赤江が両頬を押さえて小さな悲鳴をあげると、あちこちから同じような声が上がった。

「結婚は飛躍しすぎじゃない?まだ交際しているかどうかも怪しいのに、そんな一足飛びにはいかないでしょ」

すると、隣からチッチッチと舌打ちしながら人差し指を揺らし「甘いですよ!」と声を張る赤江。

「七瀬さん!最近の芸能人は0日婚とか電撃婚が多いので十分あり得ますよ!」

彼女の言葉に真白は言われてみればそうだと思った。

あまりエンタメニュースは見ない真白だが、それでも大物芸能人の結婚なんかは連日取り上げられる。

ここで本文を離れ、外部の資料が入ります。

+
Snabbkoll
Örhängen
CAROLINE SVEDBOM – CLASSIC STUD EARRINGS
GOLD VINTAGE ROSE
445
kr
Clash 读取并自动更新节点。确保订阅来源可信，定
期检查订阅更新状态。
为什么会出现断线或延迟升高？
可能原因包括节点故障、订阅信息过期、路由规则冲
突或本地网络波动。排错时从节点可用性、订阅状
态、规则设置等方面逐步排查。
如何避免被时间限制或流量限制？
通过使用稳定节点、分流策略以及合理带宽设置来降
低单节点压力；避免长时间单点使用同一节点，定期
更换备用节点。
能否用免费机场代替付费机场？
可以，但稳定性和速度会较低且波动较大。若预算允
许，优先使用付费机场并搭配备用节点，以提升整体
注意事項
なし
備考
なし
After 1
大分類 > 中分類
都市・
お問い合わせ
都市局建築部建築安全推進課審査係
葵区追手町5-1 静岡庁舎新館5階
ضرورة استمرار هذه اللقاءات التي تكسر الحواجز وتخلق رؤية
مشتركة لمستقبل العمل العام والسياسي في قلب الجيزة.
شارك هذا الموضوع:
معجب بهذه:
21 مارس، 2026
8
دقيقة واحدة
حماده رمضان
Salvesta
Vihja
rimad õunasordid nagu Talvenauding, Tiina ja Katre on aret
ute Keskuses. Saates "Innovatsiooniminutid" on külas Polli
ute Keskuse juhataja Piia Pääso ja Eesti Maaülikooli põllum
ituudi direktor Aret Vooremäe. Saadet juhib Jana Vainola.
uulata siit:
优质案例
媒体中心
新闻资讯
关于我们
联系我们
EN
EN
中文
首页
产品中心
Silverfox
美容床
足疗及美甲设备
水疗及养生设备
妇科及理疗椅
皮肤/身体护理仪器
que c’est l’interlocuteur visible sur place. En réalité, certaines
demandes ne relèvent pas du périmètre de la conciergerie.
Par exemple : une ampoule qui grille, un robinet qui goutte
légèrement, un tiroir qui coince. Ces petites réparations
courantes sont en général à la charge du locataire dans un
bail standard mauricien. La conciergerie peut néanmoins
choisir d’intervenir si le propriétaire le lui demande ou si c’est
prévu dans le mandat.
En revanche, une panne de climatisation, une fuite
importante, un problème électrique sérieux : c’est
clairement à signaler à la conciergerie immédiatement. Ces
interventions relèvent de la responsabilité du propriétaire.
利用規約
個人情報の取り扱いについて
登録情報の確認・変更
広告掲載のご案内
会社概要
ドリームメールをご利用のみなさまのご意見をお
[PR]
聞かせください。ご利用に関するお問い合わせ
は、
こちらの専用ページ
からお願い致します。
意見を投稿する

ここ最近は確かに電撃結婚や0日婚という言葉をよく耳にしていた。

「二十七才ならありえないでもないか」

ポツリと呟いた言葉に周りからの視線が一気に集中するのを感じた真白は恐る恐る顔を上げると、女子社員がマシンガンのように口々に否定的な声を上げた。

「それは一般的な尺度ですよ!それも女性の!」

「男性芸能人が二十代で結婚するのってなんか早く感じません?」

「もうちょっと熟してからならそうだよね〜そろそろだよね〜ってなりますけど、まだ早い!って気になりません!?」

「ええ〜、結婚なんて当人次第じゃない?」

特に熱烈に応援する芸能人がいたことがない真白には芸能人が二十代で結婚することが早いとは思わないし、それは当人が決めることであって他人がどうこういうべきものではないと思っている。

けれど、ファン的にはそうではないらしい。

「それ言っちゃおしまいですよ〜!まだ結婚せずに遊び人のままで、誰のものにもならないレオがいいんじゃないですか〜!」

赤江の言葉に賛同する後輩社員たちに真白は心底理解できないという顔で「私は一途な方がいいと思うけど」と残りのおにぎりを口に入れた。